*** DOCUMENT SEGMENT Section Begins ***
Sunday, 24 September 2006

Saturday, 23 September 2006

More FeedSeeder Demos – Organized and Otherwise

As I’ve mentioned before, I’ll be at Portable Media Expo a this coming weekend. If you see me, feel free to introduce yourself and ask for a FeedSeeder Demo. I’m looking for comments and suggestions.

Also, as soon as I get back from PME, I’ll be doing a more formal presentation as part of the University of Minnesota’s Institute for New Media Studies’ Emerging Digerati series.

UPDATE: Sounds like Tim from the Winecast, Frosty from ITRadio, and Johnee Bee from Mostly Trivial will also be representing PodcastMN.

Friday, 22 September 2006

Who Buys Lunch in a Draw?

Today, Aaron Abramson and I enjoyed a very heated lunch conversation on the strengths and weaknesses ad-subsidized wifi networks. No conversions, definitely an agree-to-disagree situation.

The work he’s doing with the wifi guys sounded so similar to the work I did years back (see paragraph 6) I had deja vu.

Thankfully, he didn’t mention anything like this.

Thursday, 21 September 2006

35.1 Days vs ‘Back to the Music in 60 Seconds’

NetNewsWire has been working overtime this week (just like me) and there’s less than 500mb empty space remaining on my 40gb 3G iPod. According to iTunes, that’s 35.1 days of audio entertainment. More than a month – without repeating.

Contrast that to the few minutes we had the radio on this morning, back-to-back commercials. As I turned it off and headed to the office, I heard them ask me not to, “Back to the music in 60 seconds’.

Ha. It doesn’t take me that long to hit ‘play’ in iTunes.

See you in 35.1 days. 😉

Wednesday, 20 September 2006

Podcasting Gets You a Better Job

While I’m piles of work away from another podcast, I wanted to share a nice story about the power of podcasting.

I received an email earlier this week from someone in the archives of the First Crack Podcast. They said they got a new job thanks in part to our conversation. As they tell it, the prospective employer found the mp3 Googling for our friend’s name. Liking what they heard, they extended an offer for VP-level position.

Now that’s how to make money podcasting.
*** DOCUMENT SEGMENT Section Ends ***
*** EXERCISE DATA Section Begins ***
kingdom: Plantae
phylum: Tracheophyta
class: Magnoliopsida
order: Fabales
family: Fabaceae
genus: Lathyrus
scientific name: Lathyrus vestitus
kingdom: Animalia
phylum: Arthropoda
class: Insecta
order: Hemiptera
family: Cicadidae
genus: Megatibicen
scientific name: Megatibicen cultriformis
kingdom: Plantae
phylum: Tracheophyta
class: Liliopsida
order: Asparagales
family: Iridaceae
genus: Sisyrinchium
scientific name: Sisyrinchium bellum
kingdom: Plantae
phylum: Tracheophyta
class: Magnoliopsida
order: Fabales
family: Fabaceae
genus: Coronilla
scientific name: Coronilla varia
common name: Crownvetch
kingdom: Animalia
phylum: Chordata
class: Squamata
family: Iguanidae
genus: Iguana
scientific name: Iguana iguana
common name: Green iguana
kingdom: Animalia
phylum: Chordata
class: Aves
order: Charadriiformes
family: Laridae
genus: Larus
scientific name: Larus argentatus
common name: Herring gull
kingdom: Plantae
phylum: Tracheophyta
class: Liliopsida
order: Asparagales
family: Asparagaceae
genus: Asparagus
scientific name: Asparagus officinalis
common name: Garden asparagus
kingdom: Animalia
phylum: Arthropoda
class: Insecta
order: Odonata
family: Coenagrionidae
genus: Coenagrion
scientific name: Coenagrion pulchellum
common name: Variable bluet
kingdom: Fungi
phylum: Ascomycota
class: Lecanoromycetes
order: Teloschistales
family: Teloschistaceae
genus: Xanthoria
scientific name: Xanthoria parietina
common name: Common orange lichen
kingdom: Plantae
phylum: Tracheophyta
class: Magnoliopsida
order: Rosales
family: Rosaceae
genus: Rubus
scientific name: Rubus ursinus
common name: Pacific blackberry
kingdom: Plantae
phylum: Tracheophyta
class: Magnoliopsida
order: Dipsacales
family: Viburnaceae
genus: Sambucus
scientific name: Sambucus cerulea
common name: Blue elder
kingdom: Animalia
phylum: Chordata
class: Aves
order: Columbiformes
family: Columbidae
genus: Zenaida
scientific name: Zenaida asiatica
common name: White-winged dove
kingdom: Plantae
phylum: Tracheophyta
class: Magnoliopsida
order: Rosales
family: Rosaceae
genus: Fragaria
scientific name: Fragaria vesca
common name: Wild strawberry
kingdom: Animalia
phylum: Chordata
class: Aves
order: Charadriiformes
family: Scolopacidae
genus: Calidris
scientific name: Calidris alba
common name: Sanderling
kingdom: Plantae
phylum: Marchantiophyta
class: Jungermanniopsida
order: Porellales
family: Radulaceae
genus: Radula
*** EXERCISE DATA Section Ends ***
EXERCISE SET ▸
1. Decide whether each statement agrees with the blog posts, answering yes or no and quoting the exact words that settle it: (a) The iPod described has a 40gb capacity. (b) The lunch conversation with Aaron Abramson ended with one side won over. (c) The formal presentation belongs to the Emerging Digerati series.
2. Answer these questions from the blog posts, one answer per line:
(a) How many days of audio entertainment does iTunes report?
(b) Who is named as coming from the Winecast?
(c) What level of position did the prospective employer offer?
3. Please reproduce word for word the part of the blog posts between "Thursday, 21 September" and "month – without repeating.", inclusive.
The material that comes with the blog posts isn't needed for any of this work.

TASK-BY-TASK SOLUTIONS ▸
1.
(a) Yes: "my 40gb 3G iPod"
(b) No: "No conversions, definitely an agree-to-disagree situation."
(c) Yes: "as part of the University of Minnesota’s Institute for New Media Studies’ Emerging Digerati series"

2.
(a) 35.1 days
(b) Tim
(c) A VP-level position

3.
Thursday, 21 September 2006

35.1 Days vs ‘Back to the Music in 60 Seconds’

NetNewsWire has been working overtime this week (just like me) and there’s less than 500mb empty space remaining on my 40gb 3G iPod. According to iTunes, that’s 35.1 days of audio entertainment. More than a month – without repeating.